Prescribed physical therapy may be helpful to maintain mobility.

 

Juvenile Myositis

Juvenile idiopathic inflammatory myopathy (JIIM) or juvenile myositis

(JM) most often presents itself as dermatomyositis (JDM) with its

typical rashes and muscle weakness. There are fewer cases of juvenile

polymyositis (JPM), inclusion body myositis (JIBM) and other clinical

forms of myositis reported. The JDM rash precedes muscle weakness

greater than 50% of the time. In both cases,(JPM and JDM) muscle

weakness usually develops over a period of months, weeks or days. The

weakness being proximal (closest to and within the trunk of the body)

primarily involves neck, hip, trunk and shoulder muscles, but may also

include distal muscles. Dysphagia (difficulty swallowing), dysphonia

(hoarseness), abdominal pain and arthritis can also occur with this

disorder. Muscle pain is seen in approximately 50% of children with

myositis.

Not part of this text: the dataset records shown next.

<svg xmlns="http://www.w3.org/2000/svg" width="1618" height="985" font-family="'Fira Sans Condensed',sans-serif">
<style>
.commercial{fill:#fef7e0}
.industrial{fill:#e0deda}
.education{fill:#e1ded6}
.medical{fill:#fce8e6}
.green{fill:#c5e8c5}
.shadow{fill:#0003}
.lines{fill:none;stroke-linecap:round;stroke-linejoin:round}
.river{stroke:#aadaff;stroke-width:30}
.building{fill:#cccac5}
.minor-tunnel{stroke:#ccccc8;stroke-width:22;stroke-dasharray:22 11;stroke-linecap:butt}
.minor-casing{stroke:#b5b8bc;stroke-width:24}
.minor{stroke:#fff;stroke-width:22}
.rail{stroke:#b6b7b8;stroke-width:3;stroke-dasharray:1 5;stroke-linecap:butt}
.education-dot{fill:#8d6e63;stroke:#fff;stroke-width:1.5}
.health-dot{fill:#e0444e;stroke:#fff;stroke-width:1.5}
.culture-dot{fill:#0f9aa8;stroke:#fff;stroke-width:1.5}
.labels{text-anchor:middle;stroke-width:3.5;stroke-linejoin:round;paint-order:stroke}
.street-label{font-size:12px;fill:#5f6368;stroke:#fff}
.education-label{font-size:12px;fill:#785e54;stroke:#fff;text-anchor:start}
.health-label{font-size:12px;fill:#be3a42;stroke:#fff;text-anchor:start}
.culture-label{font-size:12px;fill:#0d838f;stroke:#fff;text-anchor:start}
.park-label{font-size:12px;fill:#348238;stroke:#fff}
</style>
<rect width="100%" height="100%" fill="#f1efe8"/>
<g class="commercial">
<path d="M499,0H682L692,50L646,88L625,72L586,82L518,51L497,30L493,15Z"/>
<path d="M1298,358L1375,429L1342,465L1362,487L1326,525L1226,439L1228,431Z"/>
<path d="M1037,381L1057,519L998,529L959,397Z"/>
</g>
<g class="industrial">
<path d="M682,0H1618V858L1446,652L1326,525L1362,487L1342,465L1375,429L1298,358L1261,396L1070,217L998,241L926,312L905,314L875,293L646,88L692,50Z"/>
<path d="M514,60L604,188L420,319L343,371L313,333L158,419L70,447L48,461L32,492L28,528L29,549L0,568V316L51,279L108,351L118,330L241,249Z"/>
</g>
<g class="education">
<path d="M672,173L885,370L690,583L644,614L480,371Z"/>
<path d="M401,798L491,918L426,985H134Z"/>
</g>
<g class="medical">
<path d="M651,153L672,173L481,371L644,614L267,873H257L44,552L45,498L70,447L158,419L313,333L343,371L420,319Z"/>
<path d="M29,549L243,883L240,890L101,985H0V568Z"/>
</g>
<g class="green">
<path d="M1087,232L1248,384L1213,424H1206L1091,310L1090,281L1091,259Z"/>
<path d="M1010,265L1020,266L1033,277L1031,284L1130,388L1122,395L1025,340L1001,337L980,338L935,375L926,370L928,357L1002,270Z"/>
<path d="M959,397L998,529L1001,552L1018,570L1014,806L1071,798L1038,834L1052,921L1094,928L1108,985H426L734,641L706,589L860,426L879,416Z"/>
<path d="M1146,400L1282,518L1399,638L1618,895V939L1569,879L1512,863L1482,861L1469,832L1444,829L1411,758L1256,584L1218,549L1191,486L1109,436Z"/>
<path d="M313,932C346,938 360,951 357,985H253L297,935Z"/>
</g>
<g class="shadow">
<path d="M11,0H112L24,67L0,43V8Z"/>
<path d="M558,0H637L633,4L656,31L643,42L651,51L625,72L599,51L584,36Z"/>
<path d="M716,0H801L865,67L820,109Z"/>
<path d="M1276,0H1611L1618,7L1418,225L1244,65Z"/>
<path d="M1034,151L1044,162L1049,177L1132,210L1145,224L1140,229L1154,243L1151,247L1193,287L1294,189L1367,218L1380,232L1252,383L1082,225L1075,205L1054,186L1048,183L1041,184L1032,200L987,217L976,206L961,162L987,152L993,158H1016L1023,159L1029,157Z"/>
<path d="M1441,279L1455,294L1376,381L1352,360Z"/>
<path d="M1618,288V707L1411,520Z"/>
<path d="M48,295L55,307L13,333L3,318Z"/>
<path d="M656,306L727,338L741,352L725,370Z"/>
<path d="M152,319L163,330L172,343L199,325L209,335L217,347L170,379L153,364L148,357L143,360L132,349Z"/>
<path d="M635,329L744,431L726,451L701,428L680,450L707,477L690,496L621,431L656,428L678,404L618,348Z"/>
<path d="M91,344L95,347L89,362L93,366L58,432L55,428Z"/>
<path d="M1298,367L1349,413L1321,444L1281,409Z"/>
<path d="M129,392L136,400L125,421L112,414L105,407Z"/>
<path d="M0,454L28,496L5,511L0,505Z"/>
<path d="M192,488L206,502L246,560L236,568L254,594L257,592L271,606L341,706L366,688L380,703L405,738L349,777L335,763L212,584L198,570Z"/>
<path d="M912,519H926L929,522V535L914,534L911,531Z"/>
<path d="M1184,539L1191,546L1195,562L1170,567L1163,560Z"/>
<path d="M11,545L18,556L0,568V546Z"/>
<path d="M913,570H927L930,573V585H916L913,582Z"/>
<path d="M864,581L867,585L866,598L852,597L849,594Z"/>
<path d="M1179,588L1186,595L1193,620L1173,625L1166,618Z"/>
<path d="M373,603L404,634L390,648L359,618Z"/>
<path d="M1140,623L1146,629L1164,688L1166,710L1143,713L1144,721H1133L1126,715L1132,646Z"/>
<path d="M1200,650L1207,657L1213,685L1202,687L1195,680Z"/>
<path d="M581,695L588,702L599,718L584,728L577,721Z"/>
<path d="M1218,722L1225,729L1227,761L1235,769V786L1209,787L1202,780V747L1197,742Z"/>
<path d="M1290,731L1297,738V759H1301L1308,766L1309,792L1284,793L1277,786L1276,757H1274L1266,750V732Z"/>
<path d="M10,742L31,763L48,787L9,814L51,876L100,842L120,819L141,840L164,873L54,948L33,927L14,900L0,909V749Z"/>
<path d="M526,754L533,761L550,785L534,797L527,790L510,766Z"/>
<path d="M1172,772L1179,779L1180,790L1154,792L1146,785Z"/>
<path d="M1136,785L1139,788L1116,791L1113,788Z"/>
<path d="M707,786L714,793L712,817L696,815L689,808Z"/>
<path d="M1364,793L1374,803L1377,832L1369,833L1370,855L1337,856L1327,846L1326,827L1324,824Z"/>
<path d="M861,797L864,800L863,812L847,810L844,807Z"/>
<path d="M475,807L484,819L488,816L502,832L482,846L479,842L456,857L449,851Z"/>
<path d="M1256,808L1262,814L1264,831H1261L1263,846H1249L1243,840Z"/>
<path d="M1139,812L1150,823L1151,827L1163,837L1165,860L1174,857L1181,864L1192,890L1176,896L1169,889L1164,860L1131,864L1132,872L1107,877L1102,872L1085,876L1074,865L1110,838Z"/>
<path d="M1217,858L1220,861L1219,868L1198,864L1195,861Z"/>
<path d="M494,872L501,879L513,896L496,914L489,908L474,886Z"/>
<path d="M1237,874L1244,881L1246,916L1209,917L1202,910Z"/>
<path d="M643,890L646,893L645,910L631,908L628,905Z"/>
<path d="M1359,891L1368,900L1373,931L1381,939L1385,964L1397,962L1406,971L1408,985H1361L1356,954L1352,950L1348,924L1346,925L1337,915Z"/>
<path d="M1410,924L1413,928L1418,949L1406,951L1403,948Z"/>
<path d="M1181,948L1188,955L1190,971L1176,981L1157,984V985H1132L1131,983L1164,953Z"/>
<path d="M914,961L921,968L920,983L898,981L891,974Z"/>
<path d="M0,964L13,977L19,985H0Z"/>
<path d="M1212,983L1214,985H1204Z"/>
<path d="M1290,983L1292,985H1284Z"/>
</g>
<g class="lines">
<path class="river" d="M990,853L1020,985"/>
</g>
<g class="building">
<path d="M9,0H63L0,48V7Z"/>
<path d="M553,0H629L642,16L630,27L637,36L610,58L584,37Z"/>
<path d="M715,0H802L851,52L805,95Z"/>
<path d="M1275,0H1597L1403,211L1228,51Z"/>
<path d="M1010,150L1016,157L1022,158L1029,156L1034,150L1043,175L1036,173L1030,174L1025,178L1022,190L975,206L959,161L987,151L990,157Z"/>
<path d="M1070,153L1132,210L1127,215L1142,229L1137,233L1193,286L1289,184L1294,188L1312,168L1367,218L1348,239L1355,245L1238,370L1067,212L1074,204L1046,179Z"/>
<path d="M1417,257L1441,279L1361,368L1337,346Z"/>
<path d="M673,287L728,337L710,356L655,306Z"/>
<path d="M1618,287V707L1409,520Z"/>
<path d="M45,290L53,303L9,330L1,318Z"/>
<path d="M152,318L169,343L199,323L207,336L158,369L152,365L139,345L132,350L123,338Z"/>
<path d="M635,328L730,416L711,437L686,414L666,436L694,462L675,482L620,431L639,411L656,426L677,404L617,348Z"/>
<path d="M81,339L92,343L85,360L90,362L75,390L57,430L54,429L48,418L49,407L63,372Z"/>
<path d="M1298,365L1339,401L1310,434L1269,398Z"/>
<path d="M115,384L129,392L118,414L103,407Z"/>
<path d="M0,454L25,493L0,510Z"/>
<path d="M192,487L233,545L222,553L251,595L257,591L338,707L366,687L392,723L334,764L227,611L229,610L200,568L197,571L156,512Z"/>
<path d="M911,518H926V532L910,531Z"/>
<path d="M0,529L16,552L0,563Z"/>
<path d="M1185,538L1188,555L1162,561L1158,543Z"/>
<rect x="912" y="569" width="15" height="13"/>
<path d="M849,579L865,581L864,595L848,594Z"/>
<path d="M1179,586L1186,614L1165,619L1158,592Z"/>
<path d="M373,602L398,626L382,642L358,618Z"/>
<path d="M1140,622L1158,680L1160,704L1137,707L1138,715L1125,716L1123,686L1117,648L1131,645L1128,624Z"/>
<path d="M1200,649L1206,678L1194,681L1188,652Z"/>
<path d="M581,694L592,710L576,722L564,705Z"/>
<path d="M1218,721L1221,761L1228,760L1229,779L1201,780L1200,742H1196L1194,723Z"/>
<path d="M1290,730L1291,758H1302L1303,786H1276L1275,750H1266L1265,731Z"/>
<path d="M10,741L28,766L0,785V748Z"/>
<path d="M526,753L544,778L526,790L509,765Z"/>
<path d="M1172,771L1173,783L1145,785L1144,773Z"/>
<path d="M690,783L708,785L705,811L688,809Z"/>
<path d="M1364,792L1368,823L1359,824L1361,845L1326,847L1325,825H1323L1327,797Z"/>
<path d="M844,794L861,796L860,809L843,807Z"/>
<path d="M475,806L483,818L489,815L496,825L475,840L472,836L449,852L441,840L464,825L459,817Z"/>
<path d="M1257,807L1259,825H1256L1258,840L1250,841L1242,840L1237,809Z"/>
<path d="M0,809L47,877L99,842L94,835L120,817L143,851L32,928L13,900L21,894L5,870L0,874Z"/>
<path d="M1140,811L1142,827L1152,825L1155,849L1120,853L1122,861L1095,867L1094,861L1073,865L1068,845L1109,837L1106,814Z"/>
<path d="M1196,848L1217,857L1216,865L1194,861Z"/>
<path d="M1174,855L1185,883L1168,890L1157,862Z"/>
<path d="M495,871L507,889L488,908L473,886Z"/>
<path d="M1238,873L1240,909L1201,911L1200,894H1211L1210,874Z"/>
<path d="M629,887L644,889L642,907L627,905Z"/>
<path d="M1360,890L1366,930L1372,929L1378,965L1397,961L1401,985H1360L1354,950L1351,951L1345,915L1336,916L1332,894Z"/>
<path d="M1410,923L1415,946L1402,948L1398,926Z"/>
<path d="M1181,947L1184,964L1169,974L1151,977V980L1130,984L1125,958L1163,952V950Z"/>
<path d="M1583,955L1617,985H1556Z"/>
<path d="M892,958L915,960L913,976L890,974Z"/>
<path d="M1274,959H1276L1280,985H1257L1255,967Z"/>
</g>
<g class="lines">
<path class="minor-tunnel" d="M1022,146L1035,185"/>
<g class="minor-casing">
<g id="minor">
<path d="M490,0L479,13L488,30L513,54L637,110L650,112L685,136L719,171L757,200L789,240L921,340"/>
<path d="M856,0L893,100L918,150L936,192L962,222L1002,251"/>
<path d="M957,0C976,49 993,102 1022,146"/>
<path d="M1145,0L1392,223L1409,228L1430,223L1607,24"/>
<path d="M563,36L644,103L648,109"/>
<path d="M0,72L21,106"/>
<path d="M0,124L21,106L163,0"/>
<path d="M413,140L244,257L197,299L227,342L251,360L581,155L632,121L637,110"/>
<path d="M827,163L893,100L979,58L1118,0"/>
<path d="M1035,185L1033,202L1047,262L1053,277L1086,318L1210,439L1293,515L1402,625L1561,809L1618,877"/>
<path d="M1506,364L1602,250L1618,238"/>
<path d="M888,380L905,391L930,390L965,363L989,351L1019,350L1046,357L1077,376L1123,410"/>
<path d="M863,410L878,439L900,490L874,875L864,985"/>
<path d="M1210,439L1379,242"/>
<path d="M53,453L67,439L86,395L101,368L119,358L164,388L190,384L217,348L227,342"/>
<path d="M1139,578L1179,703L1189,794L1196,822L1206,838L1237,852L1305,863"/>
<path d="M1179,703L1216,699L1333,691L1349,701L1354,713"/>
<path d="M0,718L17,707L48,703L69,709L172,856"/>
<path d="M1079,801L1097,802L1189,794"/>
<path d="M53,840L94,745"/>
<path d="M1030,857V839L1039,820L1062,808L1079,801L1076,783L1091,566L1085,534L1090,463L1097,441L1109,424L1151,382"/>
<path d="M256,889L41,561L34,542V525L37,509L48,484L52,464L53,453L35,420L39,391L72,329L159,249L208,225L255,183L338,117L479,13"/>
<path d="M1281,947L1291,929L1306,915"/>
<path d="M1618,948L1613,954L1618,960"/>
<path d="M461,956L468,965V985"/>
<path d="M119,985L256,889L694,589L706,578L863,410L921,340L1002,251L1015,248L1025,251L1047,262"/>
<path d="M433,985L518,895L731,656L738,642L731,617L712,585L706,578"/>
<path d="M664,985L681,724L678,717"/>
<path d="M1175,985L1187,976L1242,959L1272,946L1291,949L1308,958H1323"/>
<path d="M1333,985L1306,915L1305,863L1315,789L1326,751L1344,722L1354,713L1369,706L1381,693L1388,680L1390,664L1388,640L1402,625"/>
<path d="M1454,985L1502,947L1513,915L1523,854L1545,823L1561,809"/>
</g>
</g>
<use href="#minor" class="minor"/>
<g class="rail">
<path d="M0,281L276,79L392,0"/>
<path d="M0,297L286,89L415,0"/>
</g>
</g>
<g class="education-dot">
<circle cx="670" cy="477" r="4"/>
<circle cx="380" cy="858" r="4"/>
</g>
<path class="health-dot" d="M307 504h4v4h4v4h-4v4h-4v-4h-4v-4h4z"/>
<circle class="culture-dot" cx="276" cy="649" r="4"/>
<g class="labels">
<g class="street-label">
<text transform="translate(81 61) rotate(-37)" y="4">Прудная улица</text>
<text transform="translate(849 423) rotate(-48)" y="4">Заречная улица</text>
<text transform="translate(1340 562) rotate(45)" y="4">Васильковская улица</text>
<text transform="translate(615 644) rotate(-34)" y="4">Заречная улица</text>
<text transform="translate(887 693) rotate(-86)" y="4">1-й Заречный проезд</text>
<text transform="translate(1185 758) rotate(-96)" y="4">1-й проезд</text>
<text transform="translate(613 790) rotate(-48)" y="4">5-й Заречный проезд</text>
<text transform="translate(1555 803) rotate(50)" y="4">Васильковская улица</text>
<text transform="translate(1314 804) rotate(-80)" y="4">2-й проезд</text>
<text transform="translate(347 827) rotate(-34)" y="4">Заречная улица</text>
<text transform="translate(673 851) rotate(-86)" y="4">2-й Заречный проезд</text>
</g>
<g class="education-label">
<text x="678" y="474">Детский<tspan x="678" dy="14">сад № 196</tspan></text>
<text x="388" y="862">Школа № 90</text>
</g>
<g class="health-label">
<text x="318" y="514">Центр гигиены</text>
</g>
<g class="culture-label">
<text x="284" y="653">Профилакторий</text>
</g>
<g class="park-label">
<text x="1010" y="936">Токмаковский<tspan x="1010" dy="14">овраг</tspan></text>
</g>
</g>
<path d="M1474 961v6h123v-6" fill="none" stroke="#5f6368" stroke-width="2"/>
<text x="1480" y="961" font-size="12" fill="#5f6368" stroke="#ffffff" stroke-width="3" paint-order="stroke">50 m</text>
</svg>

Corticosteroids are effective in the majority of patients and

remission with complete withdrawal of medication can be anticipated in a

large percentage of patients. Patients with severe weakness may need

longer periods of treatment. For those patients who experience

dose-limiting side effects of corticosteroids or are unresponsive, there

are other treatments available, including intravenous immune globulin

infusions. It is important to diagnose these patients and start

treatment as soon as possible. The parents and the doctor of a child

with myositis will also want to consider a rehabilitation program with a

team of professional experts in this field.